→ Job item
Please restate the entries verbatim. The copy should hold no pictures.

→ Dataset excerpts

Content starts

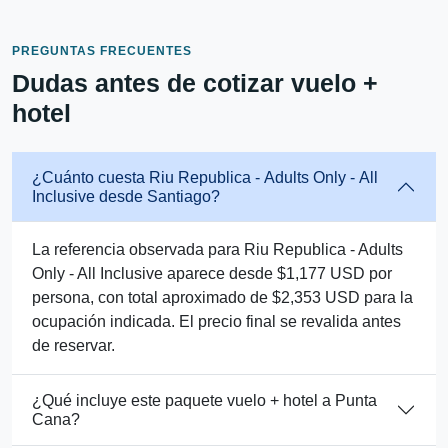
PREGUNTAS FRECUENTES
Dudas antes de cotizar vuelo +
hotel
¿Cuánto cuesta Riu Republica - Adults Only - All
Inclusive desde Santiago?
La referencia observada para Riu Republica - Adults
Only - All Inclusive aparece desde $1,177 USD por
persona, con total aproximado de $2,353 USD para la
ocupación indicada. El precio final se revalida antes
de reservar.
¿Qué incluye este paquete vuelo + hotel a Punta
Cana?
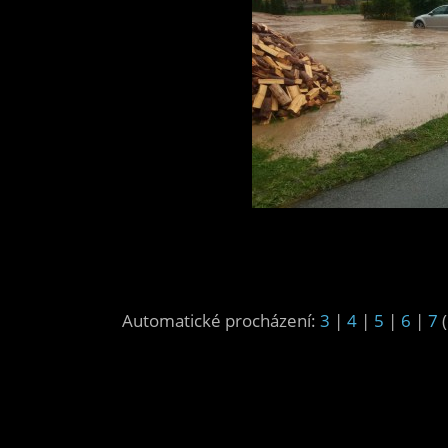
Automatické procházení:
3
|
4
|
5
|
6
|
7
(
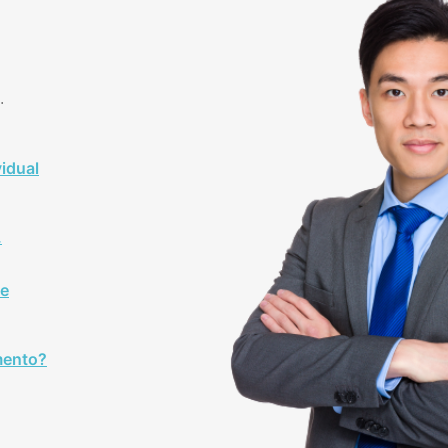
.
idual
.
se
mento?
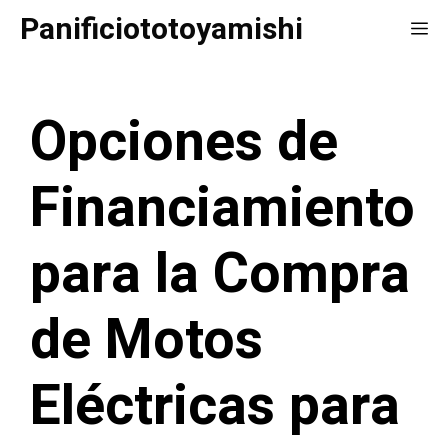
Saltar
Panificiototoyamishi
Me
al
contenido
Opciones de
Financiamiento
para la Compra
de Motos
Eléctricas para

Content ends

→ Answer space
PREGUNTAS FRECUENTES
Dudas antes de cotizar vuelo +
hotel
¿Cuánto cuesta Riu Republica - Adults Only - All
Inclusive desde Santiago?
La referencia observada para Riu Republica - Adults
Only - All Inclusive aparece desde $1,177 USD por
persona, con total aproximado de $2,353 USD para la
ocupación indicada. El precio final se revalida antes
de reservar.
¿Qué incluye este paquete vuelo + hotel a Punta
Cana?
Automatické procházení:
3
|
4
|
5
|
6
|
7
(
.
idual
.
se
mento?
Saltar
Panificiototoyamishi
Me
al
contenido
Opciones de
Financiamiento
para la Compra
de Motos
Eléctricas para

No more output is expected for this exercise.